Pull out the text lines from every row and reproduce them word for word, in their original order.

[DATA EXTRACTS Boundary: Start]

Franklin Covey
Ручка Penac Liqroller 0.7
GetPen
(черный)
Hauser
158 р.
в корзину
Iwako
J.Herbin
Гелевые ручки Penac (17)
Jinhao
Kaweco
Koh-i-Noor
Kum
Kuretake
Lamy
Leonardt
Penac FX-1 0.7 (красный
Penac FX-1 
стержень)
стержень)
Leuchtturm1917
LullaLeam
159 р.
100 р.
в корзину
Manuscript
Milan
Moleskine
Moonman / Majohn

[DATA EXTRACTS Boundary: End]

◆ **EXERCISE RESULT**:
Franklin Covey
Ручка Penac Liqroller 0.7
GetPen
(черный)
Hauser
158 р.
в корзину
Iwako
J.Herbin
Гелевые ручки Penac (17)
Jinhao
Kaweco
Koh-i-Noor
Kum
Kuretake
Lamy
Leonardt
Penac FX-1 0.7 (красный
Penac FX-1 
стержень)
стержень)
Leuchtturm1917
LullaLeam
159 р.
100 р.
в корзину
Manuscript
Milan
Moleskine
Moonman / Majohn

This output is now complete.